每張範例圖看來都是精心製作的，我彷彿能看到精準的外型比例底下被隱藏的無數草稿線，這似乎是幻貓對繪畫的一貫要求?

關於貓的部分頗為受用，先在這裡謝謝摟。


～～～～

話說我改天想開的自動鉛筆的"表現材質技法"專區，蒐集現有和大家自創的自動筆密技，
讓上課偷畫圖或只用自動筆鉛筆的獸友們有更多可以輕鬆得畫出好看簡單的材質，到時候還請大家踴躍分享嚕XD"～

----------


## 卡賓

首先先感謝樓主的分享。
我剛好最近在煩惱畫畫起步的問題，有了樓主的指導我大概知道該從哪裡開始練習。
樓主這邊文章也點出了我個人在作畫中常常犯的小毛病，像是身體比例不對、太細等。

----------


## 呆瓜犬

感覺很完整又易懂的教學，

胸毛部分幫我解了迷思＝口＝....

頭部解析大好！很棒XD（什

獸爪和尾巴也很讚呢！！（拇指

感謝幻貓的教學，敝狼學了不少=W=

----------


## 炎狩

感謝幻貓的教學!!!
這教學對我有很大的幫助呢～(拇指 
[jcdragon-tail-faster]

----------


## Veritas

超棒的!
以往身型都畫得怪怪的
毛毛邊也畫不好
我一直不由自主地
要畫有點前後錯綜的感覺
看了這篇知道怎麼畫好
最近都練習畫肌肉猛狼.女
各種風格都試試

----------


## 亞ya

我是今天來報到的新人  :Very Happy:   :Very Happy:   :Very Happy:  
看到這個對我受益良多的教學真是棒  :Laughing:  
沒想到有這麼多畫法
我每個都要來練習看看
謝謝幻貓教學  :Embarassed:

----------


## 時風月˙幽

找到了www
雖然會畫獸人，但都是偏「重視人型」那邊的XD
謝謝帖主的詳細解說囉，會拿來研究下  :Very Happy: 

(是說我是因為要學怎麼畫動物才來的，希望不會被認識的人發現(掩面(?)

----------


## juilungliu

感謝樓主的分享
看完之後我也發現了自己畫畫時的一些缺點
每次畫完後都感覺很失敗
希望看完後能夠有所進步!!

----------


## ALEX

哇...獲益良多
畫獸人之法博大精深 學不來啊...
說起來我也是尾巴控說 0.0
WOW 沒有尾巴 否決!!
WF 沒有尾巴 否決!!
其他很多遊戲也是...為何沒有尾巴 =口=
嘿嘿 話說我還以為"自由捐獻箱"投入後會有發票勒~
呵呵 果然是我想太多 :3

----------


## 曉天狼

原本完全不會畫獸
看了這篇以後受益良多阿
謝謝幻貓大大
WOW美工那麼好的公司竟然沒有把狼人的尾巴裝上去
玩的時候看著背影都絕得好空虛阿
雖然還是創了5隻以上的狼人

----------


## 夢幻(Dream)

我有一個朋友，他是在暴雪公司上班，他從美國出差到台灣，因緣際會之下認識(如果不解釋清楚大概沒人相信)
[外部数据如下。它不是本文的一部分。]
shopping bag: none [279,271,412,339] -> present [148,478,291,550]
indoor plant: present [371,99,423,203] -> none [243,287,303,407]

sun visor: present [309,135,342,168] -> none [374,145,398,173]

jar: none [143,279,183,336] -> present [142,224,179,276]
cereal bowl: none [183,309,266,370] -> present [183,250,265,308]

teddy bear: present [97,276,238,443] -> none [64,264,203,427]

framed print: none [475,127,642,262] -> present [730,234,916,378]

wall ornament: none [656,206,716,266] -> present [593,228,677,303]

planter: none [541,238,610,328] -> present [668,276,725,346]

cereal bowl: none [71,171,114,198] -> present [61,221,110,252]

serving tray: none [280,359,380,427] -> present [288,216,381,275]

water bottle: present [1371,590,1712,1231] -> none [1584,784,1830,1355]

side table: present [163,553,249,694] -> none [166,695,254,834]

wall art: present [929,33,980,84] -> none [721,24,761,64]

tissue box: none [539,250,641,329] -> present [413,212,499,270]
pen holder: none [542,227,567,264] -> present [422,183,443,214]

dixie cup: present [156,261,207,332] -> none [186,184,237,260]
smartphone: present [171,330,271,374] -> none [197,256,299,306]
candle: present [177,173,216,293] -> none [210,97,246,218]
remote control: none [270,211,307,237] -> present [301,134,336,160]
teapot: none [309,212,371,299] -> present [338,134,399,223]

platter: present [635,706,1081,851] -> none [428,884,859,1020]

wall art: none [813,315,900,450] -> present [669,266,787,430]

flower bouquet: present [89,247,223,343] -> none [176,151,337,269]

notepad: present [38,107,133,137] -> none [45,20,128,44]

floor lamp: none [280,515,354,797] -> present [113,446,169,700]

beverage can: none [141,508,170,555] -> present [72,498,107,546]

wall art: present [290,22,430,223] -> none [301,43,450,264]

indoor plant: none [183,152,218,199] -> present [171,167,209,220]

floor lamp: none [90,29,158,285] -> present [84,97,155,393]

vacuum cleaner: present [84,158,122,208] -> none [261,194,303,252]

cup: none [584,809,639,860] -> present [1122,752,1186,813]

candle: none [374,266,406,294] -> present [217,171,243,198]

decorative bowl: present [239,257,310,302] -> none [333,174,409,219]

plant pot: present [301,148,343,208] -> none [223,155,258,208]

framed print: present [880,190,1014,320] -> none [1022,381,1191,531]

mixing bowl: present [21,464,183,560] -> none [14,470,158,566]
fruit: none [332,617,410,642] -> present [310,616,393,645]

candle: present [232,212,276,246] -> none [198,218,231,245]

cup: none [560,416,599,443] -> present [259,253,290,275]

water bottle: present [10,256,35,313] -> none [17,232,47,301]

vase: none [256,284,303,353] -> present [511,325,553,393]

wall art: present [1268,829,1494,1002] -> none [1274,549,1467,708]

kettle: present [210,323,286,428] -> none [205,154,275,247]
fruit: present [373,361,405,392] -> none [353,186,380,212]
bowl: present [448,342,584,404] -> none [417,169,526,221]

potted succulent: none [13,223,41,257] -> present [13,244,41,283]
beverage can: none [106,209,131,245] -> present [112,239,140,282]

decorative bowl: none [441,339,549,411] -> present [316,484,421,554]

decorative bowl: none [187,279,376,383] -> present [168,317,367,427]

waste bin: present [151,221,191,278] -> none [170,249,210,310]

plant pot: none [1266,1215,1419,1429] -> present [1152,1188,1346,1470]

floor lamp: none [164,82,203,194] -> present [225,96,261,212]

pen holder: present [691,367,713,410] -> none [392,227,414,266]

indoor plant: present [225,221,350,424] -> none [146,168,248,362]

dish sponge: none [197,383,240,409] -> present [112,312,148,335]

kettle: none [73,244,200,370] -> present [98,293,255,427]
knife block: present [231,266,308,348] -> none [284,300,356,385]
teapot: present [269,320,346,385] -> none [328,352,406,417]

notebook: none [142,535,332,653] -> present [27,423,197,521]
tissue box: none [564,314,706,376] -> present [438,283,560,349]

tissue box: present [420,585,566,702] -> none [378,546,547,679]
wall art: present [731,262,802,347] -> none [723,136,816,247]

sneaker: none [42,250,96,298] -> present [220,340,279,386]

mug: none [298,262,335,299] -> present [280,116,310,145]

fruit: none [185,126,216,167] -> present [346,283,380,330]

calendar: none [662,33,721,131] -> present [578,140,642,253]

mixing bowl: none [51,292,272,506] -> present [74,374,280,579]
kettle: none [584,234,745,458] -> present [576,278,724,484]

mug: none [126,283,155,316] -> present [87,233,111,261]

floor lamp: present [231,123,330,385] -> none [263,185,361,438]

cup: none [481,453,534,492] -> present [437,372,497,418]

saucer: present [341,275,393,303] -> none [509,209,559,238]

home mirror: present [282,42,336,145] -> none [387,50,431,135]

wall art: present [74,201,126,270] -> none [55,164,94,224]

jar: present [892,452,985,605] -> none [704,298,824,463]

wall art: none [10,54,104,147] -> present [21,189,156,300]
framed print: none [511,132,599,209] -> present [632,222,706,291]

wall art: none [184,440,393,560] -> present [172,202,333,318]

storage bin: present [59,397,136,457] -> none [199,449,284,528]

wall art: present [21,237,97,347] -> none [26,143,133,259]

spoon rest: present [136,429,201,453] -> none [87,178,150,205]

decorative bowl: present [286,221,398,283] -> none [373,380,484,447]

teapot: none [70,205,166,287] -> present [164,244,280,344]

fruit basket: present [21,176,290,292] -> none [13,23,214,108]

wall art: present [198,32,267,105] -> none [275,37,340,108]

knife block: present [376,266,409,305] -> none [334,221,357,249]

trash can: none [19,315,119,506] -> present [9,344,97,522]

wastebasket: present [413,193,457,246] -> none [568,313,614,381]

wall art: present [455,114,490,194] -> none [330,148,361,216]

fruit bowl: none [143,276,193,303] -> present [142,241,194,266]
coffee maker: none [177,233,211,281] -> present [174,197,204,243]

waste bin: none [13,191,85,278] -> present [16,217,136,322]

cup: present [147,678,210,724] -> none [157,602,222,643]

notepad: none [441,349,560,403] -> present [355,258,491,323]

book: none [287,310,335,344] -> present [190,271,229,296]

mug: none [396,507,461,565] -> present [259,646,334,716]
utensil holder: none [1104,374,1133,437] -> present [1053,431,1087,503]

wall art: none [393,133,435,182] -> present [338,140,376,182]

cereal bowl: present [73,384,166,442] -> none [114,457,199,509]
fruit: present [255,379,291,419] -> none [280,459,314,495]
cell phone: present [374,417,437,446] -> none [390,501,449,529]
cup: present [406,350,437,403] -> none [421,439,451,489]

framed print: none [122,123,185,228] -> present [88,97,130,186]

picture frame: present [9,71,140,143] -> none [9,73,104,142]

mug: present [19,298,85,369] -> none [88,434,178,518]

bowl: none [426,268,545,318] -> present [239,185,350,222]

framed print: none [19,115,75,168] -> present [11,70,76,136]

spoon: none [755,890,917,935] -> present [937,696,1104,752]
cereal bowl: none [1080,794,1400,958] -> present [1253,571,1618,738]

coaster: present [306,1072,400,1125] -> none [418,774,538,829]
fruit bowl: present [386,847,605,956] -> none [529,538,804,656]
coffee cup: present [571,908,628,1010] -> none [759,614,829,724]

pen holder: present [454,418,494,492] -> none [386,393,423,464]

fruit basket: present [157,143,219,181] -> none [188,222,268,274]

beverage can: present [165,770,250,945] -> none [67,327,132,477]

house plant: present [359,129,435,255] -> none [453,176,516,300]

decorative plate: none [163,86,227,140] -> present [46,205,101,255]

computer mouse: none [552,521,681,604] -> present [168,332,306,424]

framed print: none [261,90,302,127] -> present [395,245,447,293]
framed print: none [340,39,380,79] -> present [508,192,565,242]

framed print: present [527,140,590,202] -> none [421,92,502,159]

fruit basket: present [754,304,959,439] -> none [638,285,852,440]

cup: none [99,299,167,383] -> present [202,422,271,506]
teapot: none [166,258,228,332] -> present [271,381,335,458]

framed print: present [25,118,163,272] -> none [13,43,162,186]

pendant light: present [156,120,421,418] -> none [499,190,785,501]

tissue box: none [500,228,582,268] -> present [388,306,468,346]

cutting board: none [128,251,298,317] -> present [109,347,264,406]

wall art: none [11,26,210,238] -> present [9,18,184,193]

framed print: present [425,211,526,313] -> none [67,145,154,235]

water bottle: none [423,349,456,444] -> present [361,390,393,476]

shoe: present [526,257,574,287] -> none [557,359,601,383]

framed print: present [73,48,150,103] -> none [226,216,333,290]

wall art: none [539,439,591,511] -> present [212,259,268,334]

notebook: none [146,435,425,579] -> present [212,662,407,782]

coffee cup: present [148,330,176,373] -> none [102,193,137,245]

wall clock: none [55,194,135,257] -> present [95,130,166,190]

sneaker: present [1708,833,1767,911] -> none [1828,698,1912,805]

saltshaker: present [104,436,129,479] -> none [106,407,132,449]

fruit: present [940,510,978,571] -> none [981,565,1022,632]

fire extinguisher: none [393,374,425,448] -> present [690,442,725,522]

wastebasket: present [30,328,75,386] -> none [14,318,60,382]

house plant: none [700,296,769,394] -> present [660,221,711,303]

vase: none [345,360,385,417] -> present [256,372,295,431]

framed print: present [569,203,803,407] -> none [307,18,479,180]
不過後來就被分配到LOL的部門，也因為這樣，所以他之後就回美國了(淚)

----------


## 夢幻(Dream)

其實我跟大家分享一件事情好了O_O

其實從生物學的角度來看，大部分動物其實都是從同一個動物演化出來的，所以人跟狗的生理結構才會有所相似(這句話怪怪的)

所以只要了解人類的骨架，大概就可以畫出大部分的動物了......

不過也有些動物真的是演化到連老母都認不出來，例如說......你知道蛇和人類有親緣關係嗎?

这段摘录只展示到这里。